== QUESTIONS ON THE MATERIAL ==
1 - From the forum thread on paying bandmates, reproduce the passage that begins at the words "No SIN required" and stops after "for the CRA.".
2 - Answer these questions using the forum thread on paying bandmates:
(a) What amounts of income and expenses would the de facto leader claim, according to Alex?
(b) Instead of cheques, what method of payment does bluebayou suggest, and what should the receipt specify?
(c) What is the name of the tax form that allthumbs56 mentions?
3 - Continue the forum thread on paying bandmates from the point where it stops.

Best bet if they will only pay one person is for the person who is paid is to pay the others by cheque. Keep ALL paperwork so you can show it to CRA if they ask. You do not have to worry about about the other guys claining income or not. Thats between them and CRA.


----------



## Alex (Feb 11, 2006)

Merlin said:


> You pay your bandmates by cheque, and claim the fees paid to them as an expense.


If you are the de facto leader whereby the funds are issued in your name and/or you are signing a contract in your name only, you would claim $800 of income and $667 of expenses.


----------



## NB_Terry (Feb 2, 2006)

Alex said:


> If you are the de facto leader whereby the funds are issued in your name and/or you are signing a contract in your name only, you would claim $800 of income and $667 of expenses.


How would I have proof of the $667 in expenses other than cheques. I haven't had a chequing account in years. Maybe I can print off the IEMTs that I send out?


----------



## bluebayou (May 25, 2015)

You can pay them in cashand have them sign a receipt for the money. In the receipt specify what the payment is for.


----------



## Alex (Feb 11, 2006)

NB_Terry said:


> How would I have proof of the $667 in expenses other than cheques. I haven't had a chequing account in years. Maybe I can print off the IEMTs that I send out?


That would work or receipt as @bluebayou mentioned.


----------



## NB_Terry (Feb 2, 2006)

A person that I know that has worked at CRA for 20+ years said I'd need everyone's SIN.

Nobody likes giving that out.


----------



## Alex (Feb 11, 2006)

NB_Terry said:


> A person that I know that has worked at CRA for 20+ years said I'd need everyone's SIN.
> 
> Nobody likes giving that out.


You don't require a SIN. The other players can issue you an invoice but for the amounts involved, i wouldn't worry too much about it.


----------



## allthumbs56 (Jul 24, 2006)

No SIN required for the other guys - they're subcontract. Get receipts for everything - you're becoming a business if you choose to deduct expenses. The tax form is called a T2125 - you list your income and expenses, which can/should include vehicle expenses (as a portion of the whole year's travel).

The alternative may be to just list your portion as "Other Employment Income". You don't need to submit receipts to CRA when filing - only if asked after the fact. Get the other guys to initial their take on the back of the cheque stub - should be good enough for the CRA.

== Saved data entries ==
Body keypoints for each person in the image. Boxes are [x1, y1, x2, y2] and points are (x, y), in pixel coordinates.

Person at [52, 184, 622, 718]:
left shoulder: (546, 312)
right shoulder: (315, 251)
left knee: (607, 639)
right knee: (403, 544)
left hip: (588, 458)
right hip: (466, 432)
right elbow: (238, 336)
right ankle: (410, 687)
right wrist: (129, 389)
--
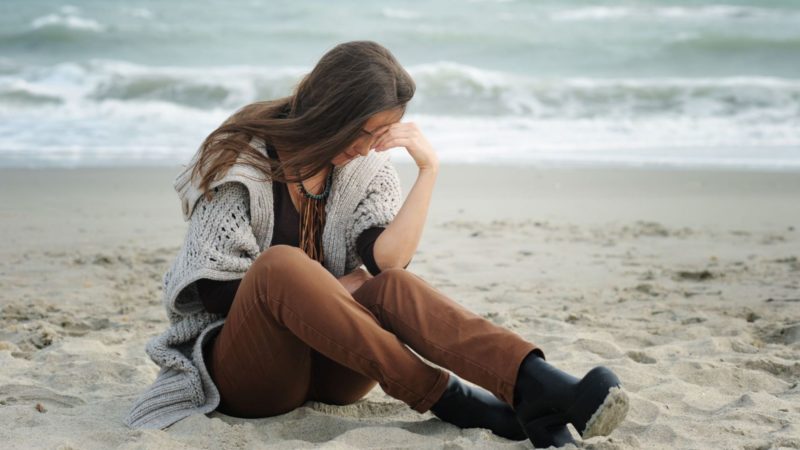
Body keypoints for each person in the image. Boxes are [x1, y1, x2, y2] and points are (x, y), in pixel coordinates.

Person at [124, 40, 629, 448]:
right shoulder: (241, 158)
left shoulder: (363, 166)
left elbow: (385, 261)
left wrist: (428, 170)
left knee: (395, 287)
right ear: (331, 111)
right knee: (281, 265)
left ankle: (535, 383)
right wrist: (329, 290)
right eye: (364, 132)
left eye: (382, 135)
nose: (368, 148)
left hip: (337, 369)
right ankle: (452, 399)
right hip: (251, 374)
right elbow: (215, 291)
---
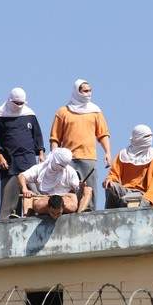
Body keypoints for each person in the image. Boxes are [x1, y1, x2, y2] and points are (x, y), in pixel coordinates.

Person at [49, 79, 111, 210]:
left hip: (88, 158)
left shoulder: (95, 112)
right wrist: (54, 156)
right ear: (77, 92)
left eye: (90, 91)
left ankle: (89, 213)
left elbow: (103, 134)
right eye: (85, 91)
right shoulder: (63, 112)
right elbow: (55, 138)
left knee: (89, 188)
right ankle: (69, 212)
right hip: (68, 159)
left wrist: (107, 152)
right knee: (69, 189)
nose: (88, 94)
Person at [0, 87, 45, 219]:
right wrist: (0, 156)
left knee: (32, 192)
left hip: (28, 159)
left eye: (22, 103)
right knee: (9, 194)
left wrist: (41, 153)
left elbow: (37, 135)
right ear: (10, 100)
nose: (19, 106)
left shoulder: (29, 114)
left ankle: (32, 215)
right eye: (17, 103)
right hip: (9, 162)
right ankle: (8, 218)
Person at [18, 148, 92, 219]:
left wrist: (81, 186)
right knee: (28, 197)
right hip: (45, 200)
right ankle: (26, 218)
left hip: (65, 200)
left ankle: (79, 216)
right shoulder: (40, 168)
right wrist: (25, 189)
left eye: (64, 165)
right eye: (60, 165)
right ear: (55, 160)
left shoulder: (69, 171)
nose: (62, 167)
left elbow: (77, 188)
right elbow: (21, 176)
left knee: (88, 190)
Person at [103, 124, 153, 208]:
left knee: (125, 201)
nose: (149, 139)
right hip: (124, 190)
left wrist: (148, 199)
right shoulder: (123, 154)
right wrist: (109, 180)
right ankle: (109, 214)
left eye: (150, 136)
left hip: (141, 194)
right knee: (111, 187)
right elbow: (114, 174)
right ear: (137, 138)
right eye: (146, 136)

== RESULTS IN ORDER ==
1 -
No SIN required for the other guys - they're subcontract. Get receipts for everything - you're becoming a business if you choose to deduct expenses. The tax form is called a T2125 - you list your income and expenses, which can/should include vehicle expenses (as a portion of the whole year's travel).

The alternative may be to just list your portion as "Other Employment Income". You don't need to submit receipts to CRA when filing - only if asked after the fact. Get the other guys to initial their take on the back of the cheque stub - should be good enough for the CRA.

2 -
(a) $800 of income and $667 of expenses.
(b) Paying them in cash and having them sign a receipt for the money. The receipt should specify what the payment is for.
(c) T2125.

3 -
Setting yourself up as a business is fine if you intend on doing something similar every year but can be a hassle otherwise as you need to report something every year or indicate that it's your last year of business. Also you kind of need an accountant or good tax preparer to ensure that you're following all of the rules.

Another possibility (one I don't necessarily recommend but it gets done lots) is to cash the cheque and forget about it. The fact that an entity paid you for a service only comes to the CRA's attention if they audit that entity and decide to follow the trail all the way to you.


----------



## Steadfastly (Nov 14, 2008)

Within our company we have a clearing house account set up for this. We have our people sign a declaration so that if our CEO is ever questioned about the funds in that account, the declaration proves the money in that account is not his. This was recommended by his accountant. You could do the same by typing up a declaration stating that the $800.00 is a payment shared by all the band members and only a portion of the $800.00 is yours and have each band member sign it along with yourself. Then if you are asked about the $800.00 you have proof it does not all belong to you. Simple.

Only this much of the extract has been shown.